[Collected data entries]
☆ ☆ ☆ ☆ ☆

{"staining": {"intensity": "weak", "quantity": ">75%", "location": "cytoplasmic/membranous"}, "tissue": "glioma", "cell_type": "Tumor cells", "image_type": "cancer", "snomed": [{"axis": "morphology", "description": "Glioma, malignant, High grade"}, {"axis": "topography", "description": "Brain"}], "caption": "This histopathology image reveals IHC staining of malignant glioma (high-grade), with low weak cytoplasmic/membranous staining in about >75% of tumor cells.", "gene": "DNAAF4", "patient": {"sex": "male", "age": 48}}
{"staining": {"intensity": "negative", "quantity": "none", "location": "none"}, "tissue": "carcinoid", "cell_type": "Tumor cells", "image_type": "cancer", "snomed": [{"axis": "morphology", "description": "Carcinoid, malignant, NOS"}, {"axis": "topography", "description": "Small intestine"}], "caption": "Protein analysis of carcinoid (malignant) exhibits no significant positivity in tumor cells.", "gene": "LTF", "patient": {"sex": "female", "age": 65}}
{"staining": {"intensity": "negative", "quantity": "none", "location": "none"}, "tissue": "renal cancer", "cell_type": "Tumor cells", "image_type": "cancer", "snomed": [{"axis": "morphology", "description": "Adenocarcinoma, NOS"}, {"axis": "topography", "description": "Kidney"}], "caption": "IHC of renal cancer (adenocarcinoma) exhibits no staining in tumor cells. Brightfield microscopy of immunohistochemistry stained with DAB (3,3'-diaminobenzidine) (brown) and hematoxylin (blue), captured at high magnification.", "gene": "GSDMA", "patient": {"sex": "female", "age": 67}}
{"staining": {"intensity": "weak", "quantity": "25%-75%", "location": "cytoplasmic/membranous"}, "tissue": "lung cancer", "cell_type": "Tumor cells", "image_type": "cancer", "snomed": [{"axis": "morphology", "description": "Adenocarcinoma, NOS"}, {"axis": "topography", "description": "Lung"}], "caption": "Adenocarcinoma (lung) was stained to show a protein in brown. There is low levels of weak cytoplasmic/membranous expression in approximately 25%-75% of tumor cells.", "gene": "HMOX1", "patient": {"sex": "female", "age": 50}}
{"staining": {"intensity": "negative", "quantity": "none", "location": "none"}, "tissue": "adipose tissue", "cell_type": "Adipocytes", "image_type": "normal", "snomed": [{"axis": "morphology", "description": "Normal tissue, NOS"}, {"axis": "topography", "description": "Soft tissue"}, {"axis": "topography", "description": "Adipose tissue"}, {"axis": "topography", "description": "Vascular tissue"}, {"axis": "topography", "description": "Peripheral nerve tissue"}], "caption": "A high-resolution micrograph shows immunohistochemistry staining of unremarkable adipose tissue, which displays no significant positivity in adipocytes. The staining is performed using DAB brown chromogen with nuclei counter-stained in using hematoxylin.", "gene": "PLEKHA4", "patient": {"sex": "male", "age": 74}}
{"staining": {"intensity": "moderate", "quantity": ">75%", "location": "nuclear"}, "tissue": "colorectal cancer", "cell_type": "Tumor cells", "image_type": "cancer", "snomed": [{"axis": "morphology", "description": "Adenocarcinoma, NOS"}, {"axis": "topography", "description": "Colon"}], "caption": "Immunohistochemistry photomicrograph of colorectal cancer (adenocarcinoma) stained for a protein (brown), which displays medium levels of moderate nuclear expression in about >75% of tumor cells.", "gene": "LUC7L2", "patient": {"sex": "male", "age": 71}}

☆ ☆ ☆ ☆ ☆

Please print the records above exactly from their first line. End with the line containing "analysis of carcinoid", and include it.

**REPLY TO THE EXERCISE**
{"staining": {"intensity": "weak", "quantity": ">75%", "location": "cytoplasmic/membranous"}, "tissue": "glioma", "cell_type": "Tumor cells", "image_type": "cancer", "snomed": [{"axis": "morphology", "description": "Glioma, malignant, High grade"}, {"axis": "topography", "description": "Brain"}], "caption": "This histopathology image reveals IHC staining of malignant glioma (high-grade), with low weak cytoplasmic/membranous staining in about >75% of tumor cells.", "gene": "DNAAF4", "patient": {"sex": "male", "age": 48}}
{"staining": {"intensity": "negative", "quantity": "none", "location": "none"}, "tissue": "carcinoid", "cell_type": "Tumor cells", "image_type": "cancer", "snomed": [{"axis": "morphology", "description": "Carcinoid, malignant, NOS"}, {"axis": "topography", "description": "Small intestine"}], "caption": "Protein analysis of carcinoid (malignant) exhibits no significant positivity in tumor cells.", "gene": "LTF", "patient": {"sex": "female", "age": 65}}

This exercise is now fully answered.